Money
Banks’ net profit growth rate falls
Net profit growth rate of majority of the commercial banks fell in the first quarter of the current fiscal year, as interest income took a dip due to reduction in lending rates and relatively high deposit rates.Net profit growth rate of majority of the commercial banks fell in the first quarter of the current fiscal year, as interest income took a dip due to reduction in lending rates and relatively high deposit rates.
Higher deposit rates and lower credit rates are good news for depositors and borrowers. But this is not a good sign for the stock market, because commercial banks account for almost half of the market capitalisation.
As of Sunday, 17 out of 28 commercial banks have published their first quarter unaudited financial reports. These 17 banks generated a net profit of Rs6.7 billion in the first quarter, up 5.8 percent than in the same period a year ago.
These banks had seen a 43-percent surge in their net profit in the first quarter of the last fiscal year.
Of the banks that have published their reports, only three—state-owned Rastriya Banijya Bank, Nepal SBI Bank and Prime Commercial Bank—saw hike in their profit growth rate. Net profit of seven other banks—Himalayan, Global IME, Citizens, Bank of Kathmandu, Siddhartha, Sunrise and Mega—fell in the first quarter.
And seven other banks—Nepal Investment, Nabil, Everest, NMB, Sanima, NIC Asia and Janata—saw deceleration in profit growth rate.
“The major reason for rapid fall in profit growth rate is huge drop in net interest income of commercial banks,” Nabil Bank CEO Sashin Joshi said.
Net interest income of the these 17 banks expanded by 9 percent in the first quarter of this fiscal year, as against 39 percent recorded in the same period a year ago.
Interest, especially interest imposed on loans, is the major source of income for commercial banks. But lately banks are competing with each other to reduce credit rate, as hike in government spending in the final quarter of the last fiscal year has injected liquidity.

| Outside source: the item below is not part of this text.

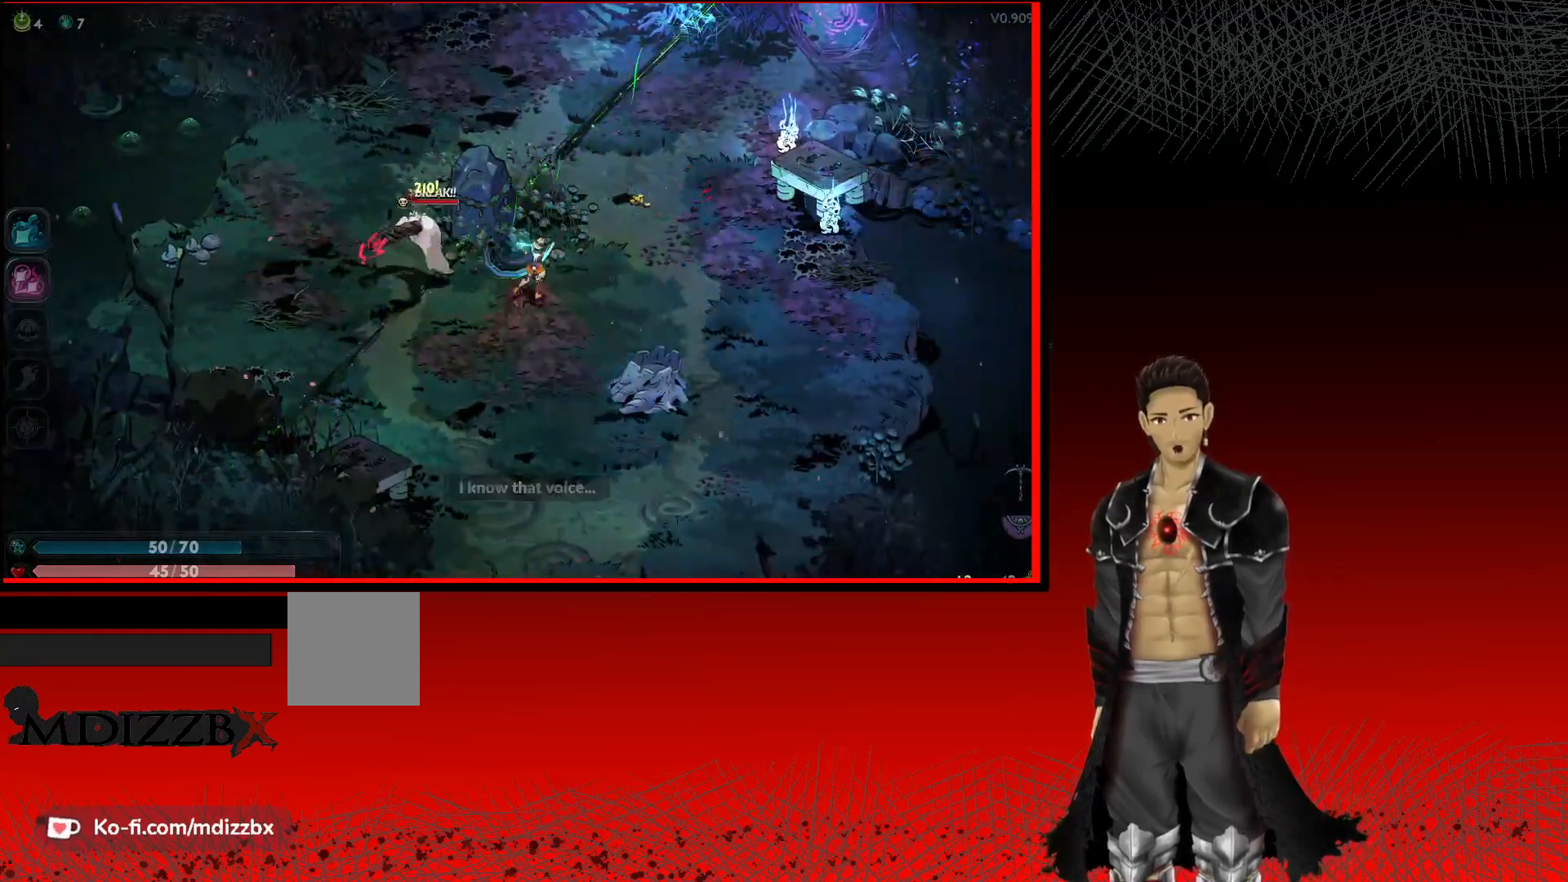
{"buttons": ["X"], "left_stick": "left", "right_stick": "center", "events": [[67, "X", "down"], [183, "X", "up"], [283, "X", "down"], [417, "X", "up"], [500, "X", "down"]]}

All the while, tenure of big chunk of deposits acquired at higher cost in the last fiscal year during shortage of loanable funds has not expired, preventing banks from drastically reducing deposit-related costs.
This prompted average interest spread—the difference between average lending and deposit rates—of 17 banks to narrow down to 3.99 percent in the first quarter of the current fiscal year, from 4.14 percent in the same period a year ago.
“Going forward, banks are expected to come under more pressure as current macroeconomic indicators are not encouraging as well,” said Joshi. He was referring to 0.7 percent hike in remittance inflow as well as a balance of payments deficit recorded in the first two months of the current fiscal year.
If inflation is adjusted, country’s remittance income fell in real terms in the two-month period. This is not a good sign because remittance is a big source of deposit for banks.
Also, the government’s capital spending, another big source of deposit for banks, has stood at meagre 5 percent of the allocated budget of Rs335.2 billion so far. These are indications that banks may face shortage of loanable funds in the coming days in a grim replay of events of the last fiscal year.
“While banking institutions are bracing for some turbulence, expectations of bank promoters for higher returns have not changed,” Joshi said. “This will exert pressure on managements, compelling them to make some compromises in quality, which may hit the banking sector.”